Dr. Stephen Clift
Affiliation: Sidney De Haan Research Centre for Arts and Health
Presentation: Interest Session
Title: Singing: a fundamental human resource promoting wellbeing and health
Abstract: Music is a fundamental human capacity. Evidence of music making can be found from over 40,000 years ago. Before the development of instruments early people no doubt used their voices to make musical sounds and this may well have served important social functions in early hominid groups. When we sing together we are using our own natural musical instrument, and people with little or no experience of group singing, can very rapidly experience positive changes in mood and feelings of raised energy and focused attention. These aspects of group singing are increasingly recognised as a resource for promoting wellbeing and health, particularly for groups of people with on-going health challenges. Throughout the world, a growing evidence base supports the idea that singing is good for health, and examples will be given of singing projects on singing and cancer, stroke, respiratory illness, dementia and Parkinson’s, with short film extracts to meet people who have gained positive benefits.
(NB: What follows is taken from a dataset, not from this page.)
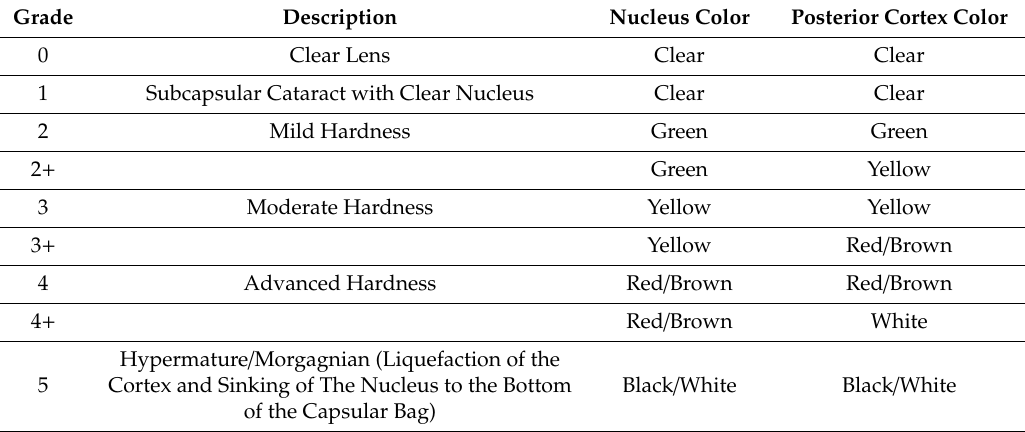
Table 3. Description of the Simple Pre-operative Nuclear Classification System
Biography: Stephen Clift is Professor of Health Education in the Faculty of Health and Social Care, Canterbury Christ Church University, and Research Director of the Sidney De Haan Research Centre for Arts and Health. He has worked in the field of health promotion and public health for over twenty-five years, and has made contributions to research, practice and training on HIV/AIDS prevention, sex education, international travel and health and the health promoting school. Stephen’s current interests relate to arts and heath and particularly the potential value of group singing for health and wellbeing. He is one of the founding editors of Arts & Health: An International Journal for Research, Policy and Practice and Honorary President of the Singing Hospitals International Network.